Life in Balata is about resistance. The people here will not be broken. Balata has a long history of insurrection: both intifadas were initiated by activist groups within the camp, and a strong spirit of defiance remains integral to the collective psyche. As the sun sets, gangs of shabab loiter on the streets, flicking cigarettes and fiddling with camera phones. These young men are eager to display their scars. One boy turns around and lifts his jumper, revealing a shiny patch of white scar tissue, horribly puckered and twisted, at the base of his back. This boy was fourteen when he was shot, hit by an Israeli sniper for throwing stones at an IDF jeep. For the residents of Balata, scars are the physical marks of resilience. They are badges of endurance, sported by young men like grisly medals of honour. Self-sacrifice is a key signifier in contemporary Palestinian identity, where heroic self-immolation and a readiness for martyrdom have become a powerful national metonymy.

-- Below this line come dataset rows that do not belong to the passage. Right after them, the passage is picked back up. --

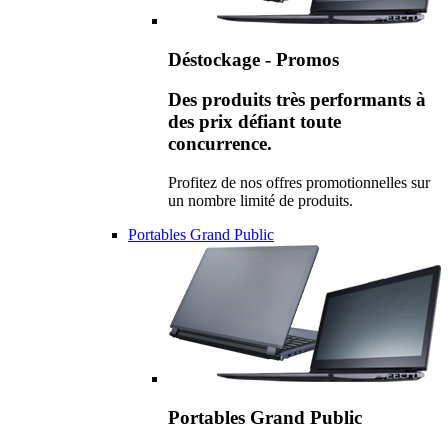
Déstockage - Promos
Des produits très performants à
des prix défiant toute
concurrence.
Profitez de nos offres promotionnelles sur
un nombre limité de produits.
Portables Grand Public
Portables Grand Public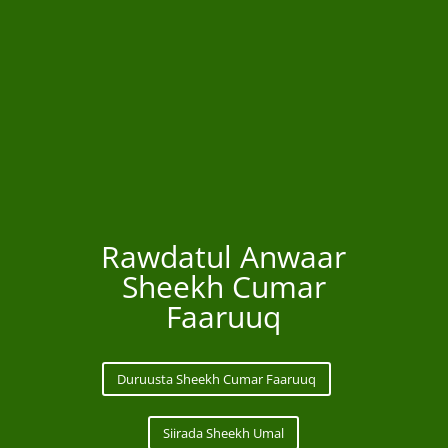
Rawdatul Anwaar
Sheekh Cumar
Faaruuq
Duruusta Sheekh Cumar Faaruuq
Siirada Sheekh Umal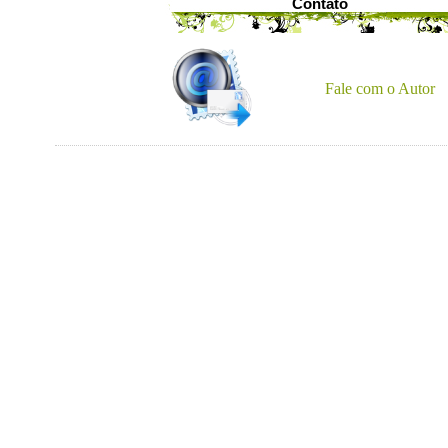
Contato
Fale com o Autor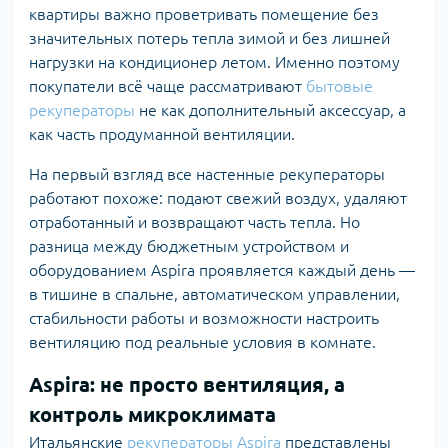
квартиры важно проветривать помещение без
значительных потерь тепла зимой и без лишней
нагрузки на кондиционер летом. Именно поэтому
покупатели всё чаще рассматривают
бытовые
рекуператоры
не как дополнительный аксессуар, а
как часть продуманной вентиляции.
На первый взгляд все настенные рекуператоры
работают похоже: подают свежий воздух, удаляют
отработанный и возвращают часть тепла. Но
разница между бюджетным устройством и
оборудованием Aspira проявляется каждый день —
в тишине в спальне, автоматическом управлении,
стабильности работы и возможности настроить
вентиляцию под реальные условия в комнате.
Aspira: не просто вентиляция, а
контроль микроклимата
Итальянские
рекуператоры Aspira
представлены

A walk down Martyrs’ Road in the camp is a surreal experience. The walls are covered with sunbleached paper faces, the pale, defiant images of young boys toting massive AK47s. Their names are graffitied in the colours of the Palestinian flag throughout the camp, while the airbrushed glow of their pallid faces hangs on chains from the necks of friends and relatives. A mother stands, cross-armed, in front of one memorial, a white marble slab wreathed with plastic roses, for Noor Faris Njem, shot in the head as he peered round a wall. “This is my son”, she says, pointing at the gold-framed face of a fourteen year old boy. I ask her if she feels sad when she comes here, and her response is resolutely “No, the Israelis took three of my sons, I have no more tears left. I have nothing” Her face hardens, and she says, “we don’t mourn for them because they are in heaven with God. We don’t cry for them because they are not dead but in paradise”. In Palestine there is a fundamental principle of collectivity; there are communal tragedies and communal triumphs, and the lost sons of Balata embody both. The community here is an extreme example of this national togetherness, they share the common goal of independence, and they can never lose faith in it, because, as the bereaved mother of Noor Faris Njem said to me, “without Palestine, there is nothing”.